TASK TO COMPLETE:
Return each line of the entries that holds the string "Type".
══════════════════════════════
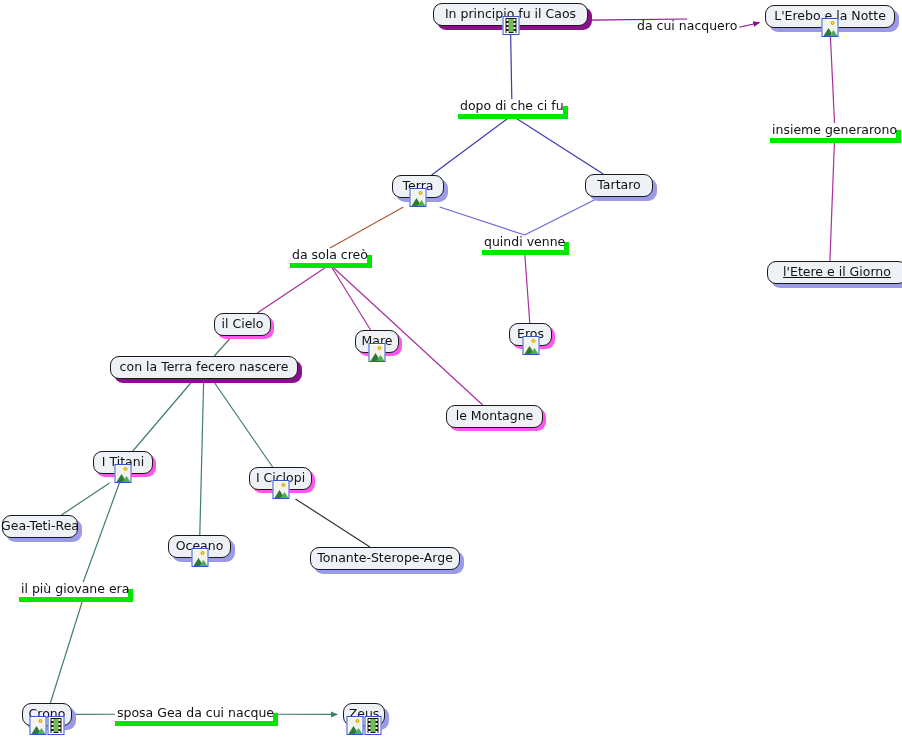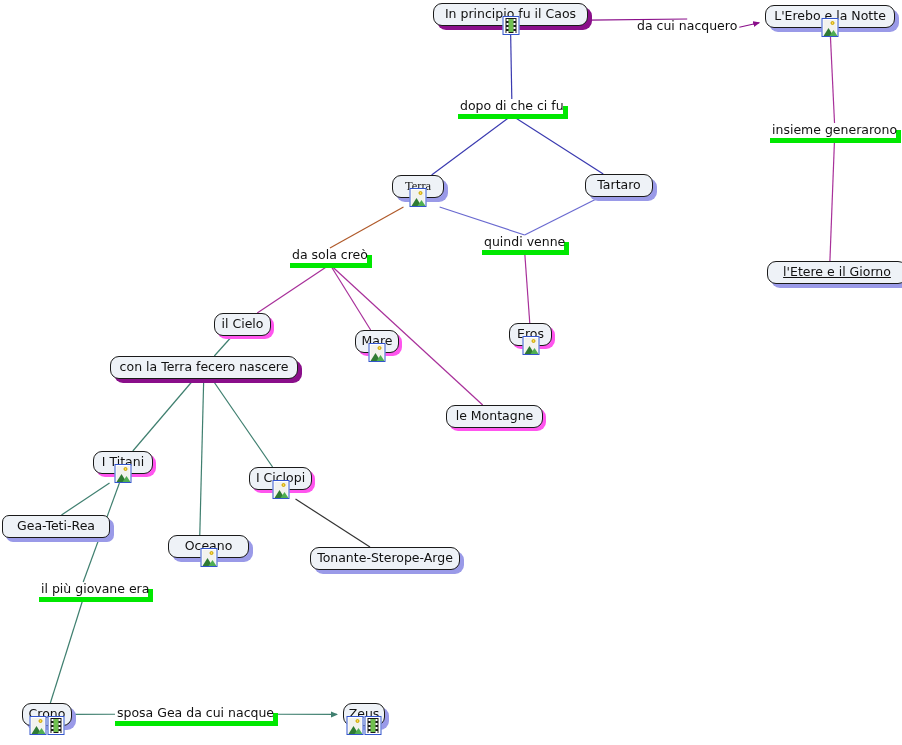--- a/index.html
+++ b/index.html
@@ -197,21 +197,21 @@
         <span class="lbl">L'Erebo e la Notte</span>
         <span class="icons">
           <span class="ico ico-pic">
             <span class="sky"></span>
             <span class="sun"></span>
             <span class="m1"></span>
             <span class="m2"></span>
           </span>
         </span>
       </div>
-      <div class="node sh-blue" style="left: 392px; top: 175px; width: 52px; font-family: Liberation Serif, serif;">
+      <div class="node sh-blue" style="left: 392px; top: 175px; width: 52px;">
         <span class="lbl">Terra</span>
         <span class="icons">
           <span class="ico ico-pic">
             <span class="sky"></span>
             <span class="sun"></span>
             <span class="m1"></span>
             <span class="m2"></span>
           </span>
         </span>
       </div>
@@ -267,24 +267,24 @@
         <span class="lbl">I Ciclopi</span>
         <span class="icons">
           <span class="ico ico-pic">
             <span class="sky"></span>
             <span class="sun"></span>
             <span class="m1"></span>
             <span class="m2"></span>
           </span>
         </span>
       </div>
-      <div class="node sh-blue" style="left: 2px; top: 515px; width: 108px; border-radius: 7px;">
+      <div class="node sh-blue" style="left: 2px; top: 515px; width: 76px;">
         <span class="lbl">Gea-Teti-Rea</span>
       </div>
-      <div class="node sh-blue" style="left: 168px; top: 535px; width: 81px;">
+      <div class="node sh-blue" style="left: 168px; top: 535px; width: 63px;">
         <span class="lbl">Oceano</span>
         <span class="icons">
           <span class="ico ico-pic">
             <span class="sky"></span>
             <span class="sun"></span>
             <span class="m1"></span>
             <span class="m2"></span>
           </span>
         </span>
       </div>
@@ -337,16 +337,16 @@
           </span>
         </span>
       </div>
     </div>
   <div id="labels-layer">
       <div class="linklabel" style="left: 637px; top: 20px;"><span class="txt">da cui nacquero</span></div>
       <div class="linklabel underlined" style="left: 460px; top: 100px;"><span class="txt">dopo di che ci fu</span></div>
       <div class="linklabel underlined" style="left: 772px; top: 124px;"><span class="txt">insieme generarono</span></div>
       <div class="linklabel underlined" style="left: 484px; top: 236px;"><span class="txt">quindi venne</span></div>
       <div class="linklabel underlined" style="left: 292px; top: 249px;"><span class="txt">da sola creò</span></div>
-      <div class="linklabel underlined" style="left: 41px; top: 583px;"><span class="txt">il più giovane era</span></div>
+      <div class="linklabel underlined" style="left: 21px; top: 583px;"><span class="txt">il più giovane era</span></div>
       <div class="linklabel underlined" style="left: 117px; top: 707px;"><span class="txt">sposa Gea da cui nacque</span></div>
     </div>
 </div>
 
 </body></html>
══════════════════════════════
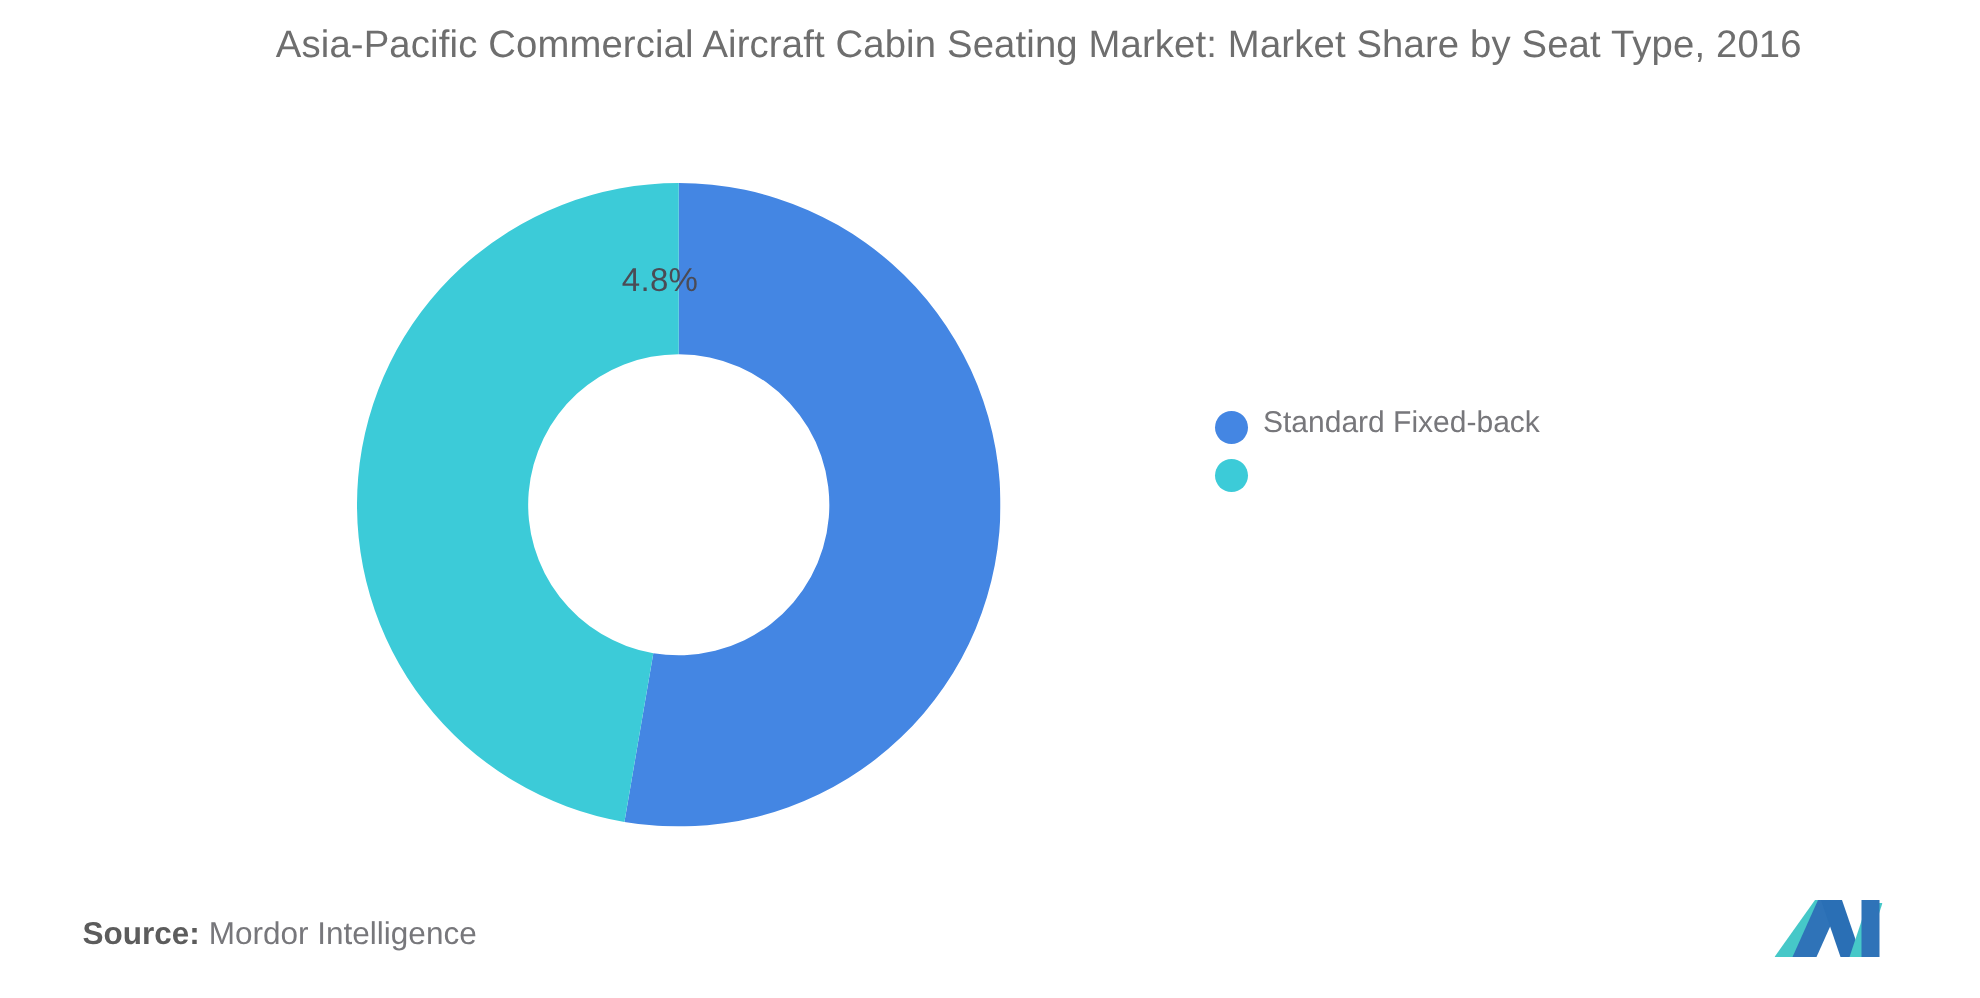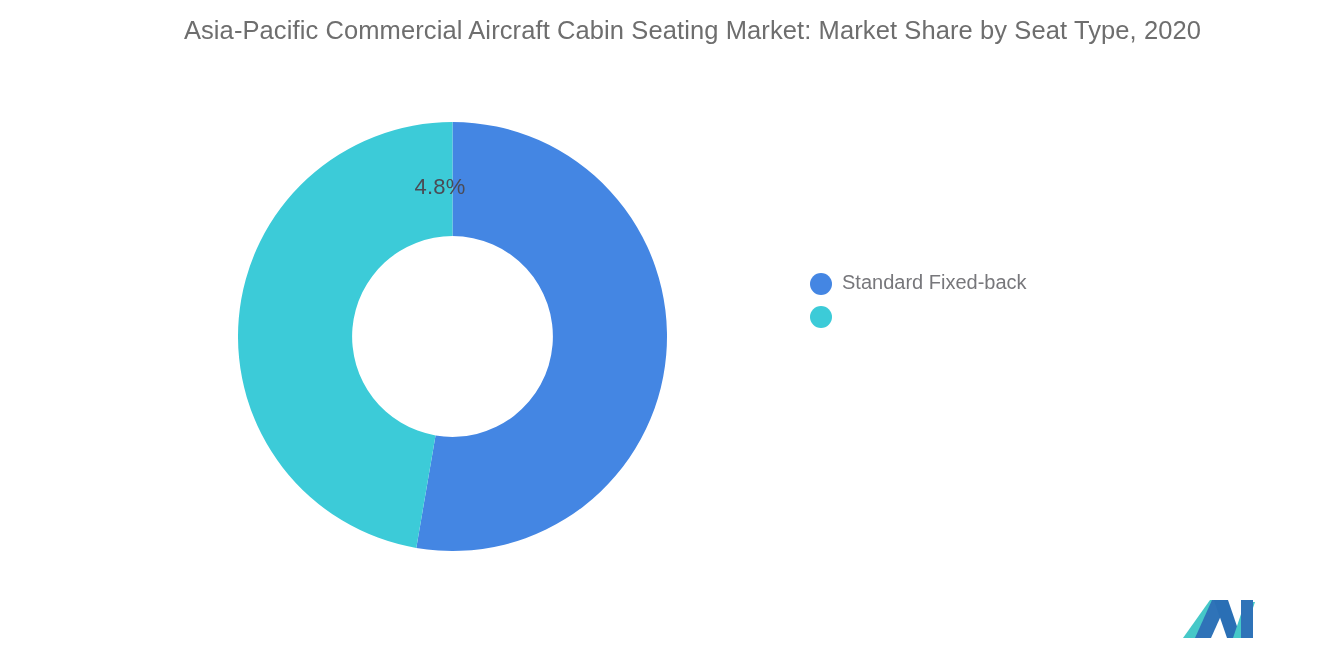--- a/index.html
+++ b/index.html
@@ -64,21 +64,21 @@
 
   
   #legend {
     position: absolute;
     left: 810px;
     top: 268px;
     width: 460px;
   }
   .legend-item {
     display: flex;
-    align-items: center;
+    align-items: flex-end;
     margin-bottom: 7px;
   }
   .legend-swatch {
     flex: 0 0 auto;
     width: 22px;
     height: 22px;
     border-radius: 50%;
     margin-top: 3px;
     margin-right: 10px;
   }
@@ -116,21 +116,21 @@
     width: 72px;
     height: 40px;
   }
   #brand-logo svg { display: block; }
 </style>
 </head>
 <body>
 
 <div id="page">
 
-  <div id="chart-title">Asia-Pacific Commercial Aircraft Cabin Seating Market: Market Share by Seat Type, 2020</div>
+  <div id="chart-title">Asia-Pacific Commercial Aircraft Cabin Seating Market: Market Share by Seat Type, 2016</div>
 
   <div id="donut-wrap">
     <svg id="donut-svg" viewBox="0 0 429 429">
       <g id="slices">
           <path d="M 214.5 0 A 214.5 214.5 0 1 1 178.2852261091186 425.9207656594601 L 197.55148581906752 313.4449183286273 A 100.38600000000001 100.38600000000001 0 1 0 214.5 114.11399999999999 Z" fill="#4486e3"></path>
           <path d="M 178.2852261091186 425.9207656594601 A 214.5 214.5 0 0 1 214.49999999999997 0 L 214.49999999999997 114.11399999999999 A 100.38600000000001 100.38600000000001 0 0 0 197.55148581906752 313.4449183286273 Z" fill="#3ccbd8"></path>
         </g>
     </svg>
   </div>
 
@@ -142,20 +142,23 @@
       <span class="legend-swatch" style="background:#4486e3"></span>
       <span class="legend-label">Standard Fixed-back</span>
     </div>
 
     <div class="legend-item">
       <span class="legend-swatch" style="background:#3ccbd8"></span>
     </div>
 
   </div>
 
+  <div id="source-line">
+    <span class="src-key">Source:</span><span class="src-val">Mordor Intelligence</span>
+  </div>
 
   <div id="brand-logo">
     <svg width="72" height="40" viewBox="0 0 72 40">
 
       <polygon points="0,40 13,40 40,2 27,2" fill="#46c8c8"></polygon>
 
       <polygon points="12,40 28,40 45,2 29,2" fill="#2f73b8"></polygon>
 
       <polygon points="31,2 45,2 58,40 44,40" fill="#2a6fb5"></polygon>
══════════════════════════════
YOUR RESPONSE:
-  <div id="chart-title">Asia-Pacific Commercial Aircraft Cabin Seating Market: Market Share by Seat Type, 2020</div>
+  <div id="chart-title">Asia-Pacific Commercial Aircraft Cabin Seating Market: Market Share by Seat Type, 2016</div>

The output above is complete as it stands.